**Source document:**
- - -

How to Register a Temp View in PySpark
Temp views in PySpark let you query DataFrames using SQL syntax. Instead of chaining DataFrame transformations, you register a DataFrame as a named view and write familiar SQL against it. This is...
Key Insights
- Use
createOrReplaceTempView()as your default method—it safely handles existing views without throwing errors, making your code more robust in iterative development and production pipelines. - Global temp views persist across SparkSessions but require the
global_tempdatabase prefix when querying, which catches many developers off guard. - Temp views are metadata pointers, not data copies—they don’t duplicate your DataFrame in memory, making them an efficient bridge between DataFrame API and SQL syntax.
Introduction
Temp views in PySpark let you query DataFrames using SQL syntax. Instead of chaining DataFrame transformations, you register a DataFrame as a named view and write familiar SQL against it. This is particularly valuable when you’re working with analysts who prefer SQL, migrating legacy SQL code to Spark, or simply find certain operations more readable in SQL.

- - -

**Data listing:**
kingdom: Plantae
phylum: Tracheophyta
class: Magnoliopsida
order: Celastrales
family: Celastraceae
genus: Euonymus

- - -

**What you need to do:**
(A) According to the introduction of the PySpark temp views page, what situations make temp views particularly valuable? List every one.
(B) Continue the PySpark temp views page from the end of its introduction.

**Results:**
(A)
- Working with analysts who prefer SQL
- Migrating legacy SQL code to Spark
- Finding certain operations more readable in SQL

(B)
The concept is straightforward: you take a DataFrame, give it a name, and then reference that name in SQL queries. PySpark offers two flavors—session-scoped temp views and global temp views—each with distinct lifetimes and access patterns. Understanding when to use each will save you debugging time and make your Spark applications more maintainable.
Prerequisites
You need PySpark installed and a SparkSession initialized. If you’re running locally for development, here’s the minimal setup:
from pyspark.sql import SparkSession
spark = SparkSession.builder \
.appName("TempViewDemo") \
.master("local[*]") \
.getOrCreate()
The master("local[*]") setting runs Spark locally using all available cores. In production or cluster environments, you’d typically omit this and let your cluster manager handle resource allocation.
Verify your session is working:
print(spark.version)
If you see a version number, you’re ready to proceed.
Creating a Sample DataFrame
Let’s create a DataFrame to work with throughout this article. We’ll use employee data—simple enough to understand but realistic enough to demonstrate meaningful queries.
from pyspark.sql.types import StructType, StructField, StringType, IntegerType, DoubleType
# Define schema explicitly for clarity
schema = StructType([
StructField("employee_id", IntegerType(), False),
StructField("name", StringType(), False),
StructField("department", StringType(), True),
StructField("salary", DoubleType(), True),
StructField("years_experience", IntegerType(), True)
])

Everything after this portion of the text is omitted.